#### WHAT NEEDS TO BE DONE
Your task is to retype the lines from the opening of the material through the line that includes "bon vieux temps". Do not copy the pictures.
***** SUPPLIED MATERIAL *****
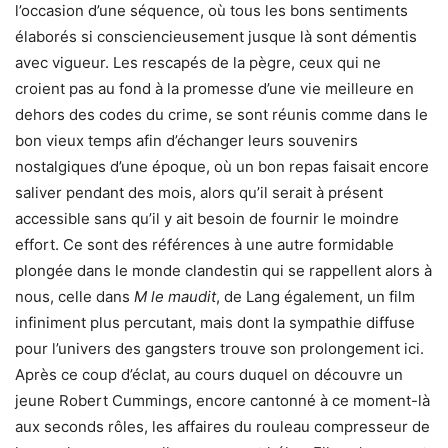
l’occasion d’une séquence, où tous les bons sentiments
élaborés si consciencieusement jusque là sont démentis
avec vigueur. Les rescapés de la pègre, ceux qui ne
croient pas au fond à la promesse d’une vie meilleure en
dehors des codes du crime, se sont réunis comme dans le
bon vieux temps afin d’échanger leurs souvenirs
nostalgiques d’une époque, où un bon repas faisait encore
saliver pendant des mois, alors qu’il serait à présent
accessible sans qu’il y ait besoin de fournir le moindre
effort. Ce sont des références à une autre formidable
plongée dans le monde clandestin qui se rappellent alors à
nous, celle dans
M le maudit
, de Lang également, un film
infiniment plus percutant, mais dont la sympathie diffuse
pour l’univers des gangsters trouve son prolongement ici.
Après ce coup d’éclat, au cours duquel on découvre un
jeune Robert Cummings, encore cantonné à ce moment-là
aux seconds rôles, les affaires du rouleau compresseur de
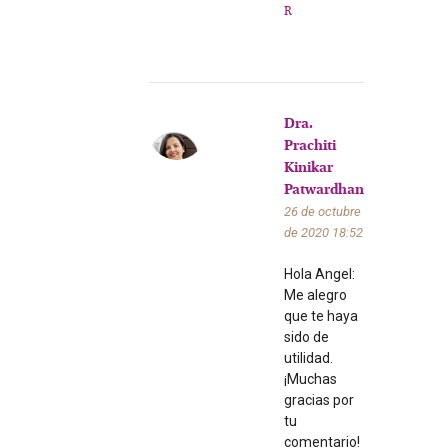
R
Dra.
Prachiti
Kinikar
Patwardhan
26 de octubre
de 2020
18:52
Hola Angel:
Me alegro
que te haya
sido de
utilidad.
¡Muchas
gracias por
tu
comentario!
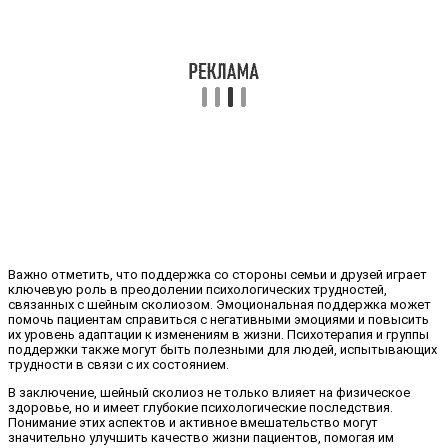
Важно отметить, что поддержка со стороны семьи и друзей играет
ключевую роль в преодолении психологических трудностей,
связанных с шейным сколиозом. Эмоциональная поддержка может
помочь пациентам справиться с негативными эмоциями и повысить
их уровень адаптации к изменениям в жизни. Психотерапия и группы
поддержки также могут быть полезными для людей, испытывающих
трудности в связи с их состоянием.
В заключение, шейный сколиоз не только влияет на физическое
здоровье, но и имеет глубокие психологические последствия.
Понимание этих аспектов и активное вмешательство могут
значительно улучшить качество жизни пациентов, помогая им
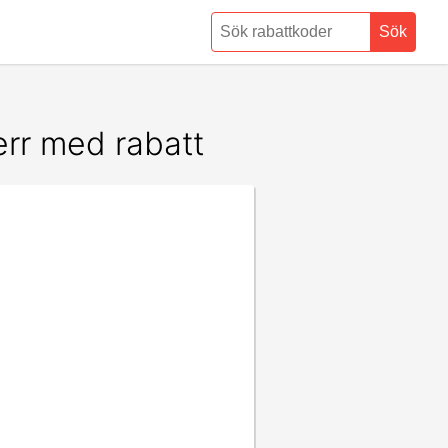
Sök
err med rabatt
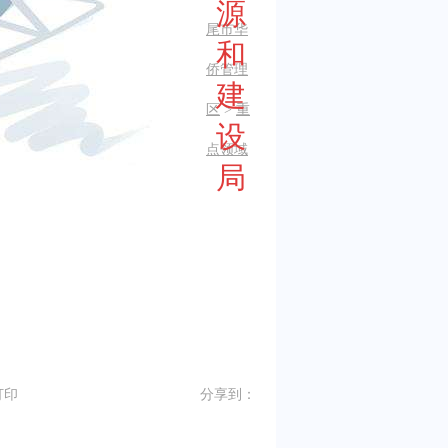
源
尾市华
和
侨管理
建
区
>
重
设
点领域
局
打印
分享到：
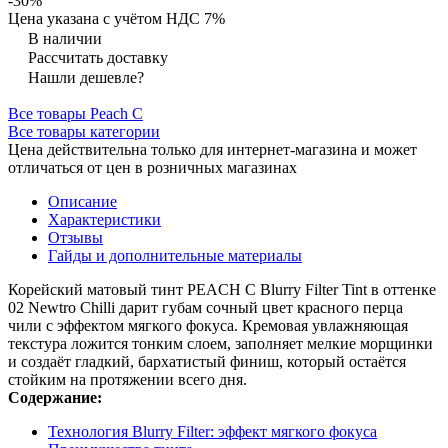
-30%
Цена указана с учётом НДС 7%
В наличии
Рассчитать доставку
Нашли дешевле?
Все товары Peach C
Все товары категории
Цена действительна только для интернет-магазина и может
отличаться от цен в розничных магазинах
Описание
Характеристики
Отзывы
Гайды и дополнительные материалы
Корейский матовый тинт PEACH C Blurry Filter Tint в оттенке
02 Newtro Chilli дарит губам сочный цвет красного перца
чили с эффектом мягкого фокуса. Кремовая увлажняющая
текстура ложится тонким слоем, заполняет мелкие морщинки
и создаёт гладкий, бархатистый финиш, который остаётся
стойким на протяжении всего дня.
Содержание:
Технология Blurry Filter: эффект мягкого фокуса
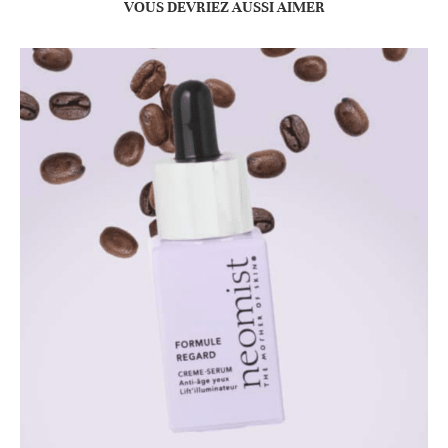
VOUS DEVRIEZ AUSSI AIMER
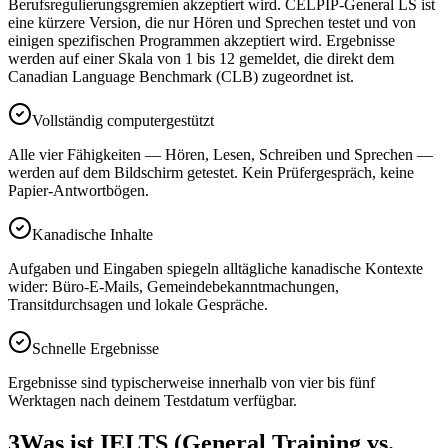
Berufsregulierungsgremien akzeptiert wird. CELPIP-General LS ist
eine kürzere Version, die nur Hören und Sprechen testet und von
einigen spezifischen Programmen akzeptiert wird. Ergebnisse
werden auf einer Skala von 1 bis 12 gemeldet, die direkt dem
Canadian Language Benchmark (CLB) zugeordnet ist.
Vollständig computergestützt
Alle vier Fähigkeiten — Hören, Lesen, Schreiben und Sprechen —
werden auf dem Bildschirm getestet. Kein Prüfergespräch, keine
Papier-Antwortbögen.
Kanadische Inhalte
Aufgaben und Eingaben spiegeln alltägliche kanadische Kontexte
wider: Büro-E-Mails, Gemeindebekanntmachungen,
Transitdurchsagen und lokale Gespräche.
Schnelle Ergebnisse
Ergebnisse sind typischerweise innerhalb von vier bis fünf
Werktagen nach deinem Testdatum verfügbar.
3
Was ist IELTS (General Training vs.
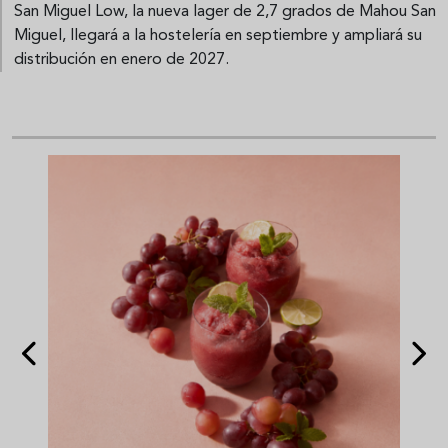
San Miguel Low, la nueva lager de 2,7 grados de Mahou San
Miguel, llegará a la hostelería en septiembre y ampliará su
distribución en enero de 2027.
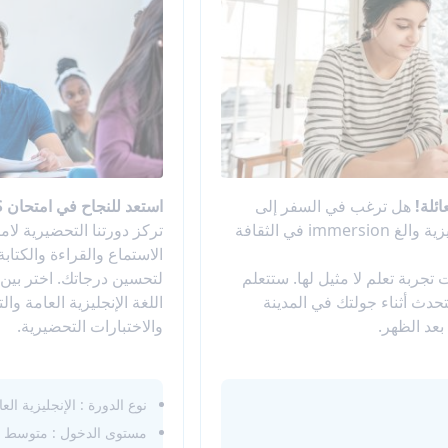
ئلة!
هل ترغب في السفر إلى
استعد للنجاح في امتحان IELTS في قلب تورونتو!
الخارج مع عائلتك، وتعلم اللغة الإنجليزية والغ immersion في الثقافة
الاستماع والقراءة والكتاب
 تجربة تعلم لا مثيل لها. ستتعلم
لتحسين درجاتك. اختر بين ا
تحدث أثناء جولتك في المدينة
عد الظهر.
والاختبارات التحضيرية.
نوع الدورة : الإنجليزية العامة
مستوى الدخول : متوسط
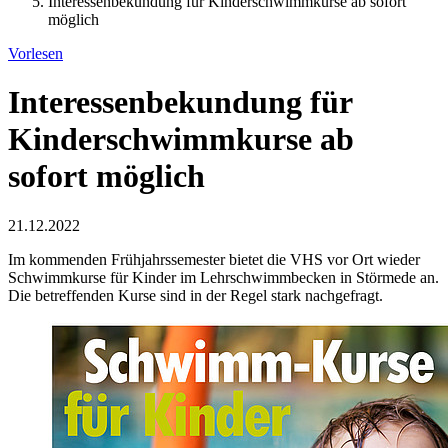
Interessenbekundung für Kinderschwimmkurse ab sofort
möglich
Vorlesen
Interessenbekundung für
Kinderschwimmkurse ab
sofort möglich
21.12.2022
Im kommenden Frühjahrssemester bietet die VHS vor Ort wieder
Schwimmkurse für Kinder im Lehrschwimmbecken in Störmede an.
Die betreffenden Kurse sind in der Regel stark nachgefragt.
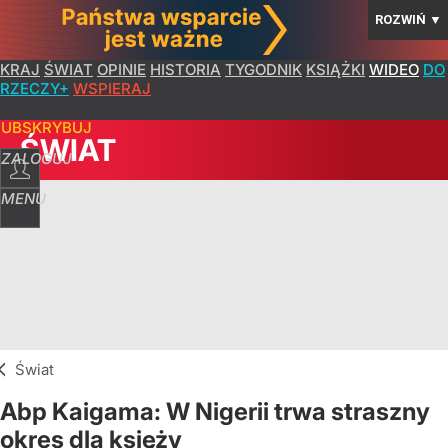
ROZWIŃ
▼
KRAJ
ŚWIAT
OPINIE
HISTORIA
TYGODNIK
KSIĄŻKI
WIDEO
DO
RZECZY+
WSPIERAJ
SUBSKRYBUJ
ŚWIAT
ZALOGUJ
MENU
Świat
Abp Kaigama: W Nigerii trwa straszny
okres dla księży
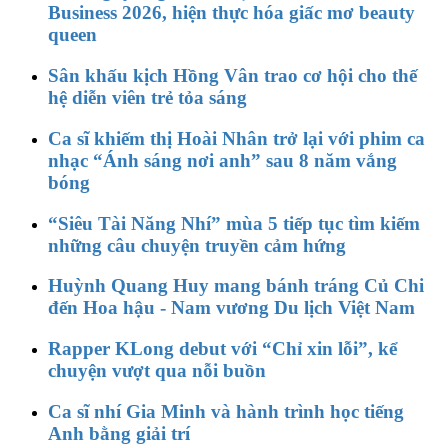
Business 2026, hiện thực hóa giấc mơ beauty
queen
Sân khấu kịch Hồng Vân trao cơ hội cho thế
hệ diễn viên trẻ tỏa sáng
Ca sĩ khiếm thị Hoài Nhân trở lại với phim ca
nhạc “Ánh sáng nơi anh” sau 8 năm vắng
bóng
“Siêu Tài Năng Nhí” mùa 5 tiếp tục tìm kiếm
những câu chuyện truyền cảm hứng
Huỳnh Quang Huy mang bánh tráng Củ Chi
đến Hoa hậu - Nam vương Du lịch Việt Nam
Rapper KLong debut với “Chỉ xin lỗi”, kể
chuyện vượt qua nỗi buồn
Ca sĩ nhí Gia Minh và hành trình học tiếng
Anh bằng giải trí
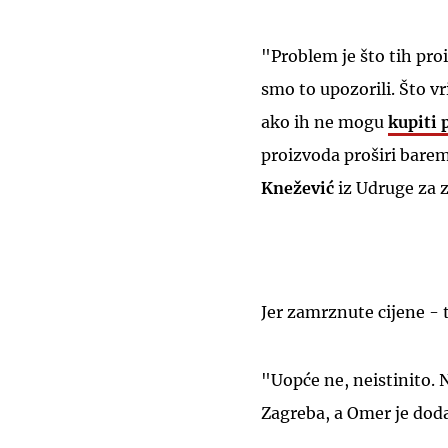
"Problem je što tih pro
smo to upozorili. Što vr
ako ih ne mogu
kupiti 
proizvoda proširi barem
Knežević
iz Udruge za z
Jer zamrznute cijene - 
"Uopće ne, neistinito. Na
Zagreba, a Omer je dod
*****
#### EXPECTED ANSWER
l’occasion d’une séquence, où tous les bons sentiments
élaborés si consciencieusement jusque là sont démentis
avec vigueur. Les rescapés de la pègre, ceux qui ne
croient pas au fond à la promesse d’une vie meilleure en
dehors des codes du crime, se sont réunis comme dans le
bon vieux temps afin d’échanger leurs souvenirs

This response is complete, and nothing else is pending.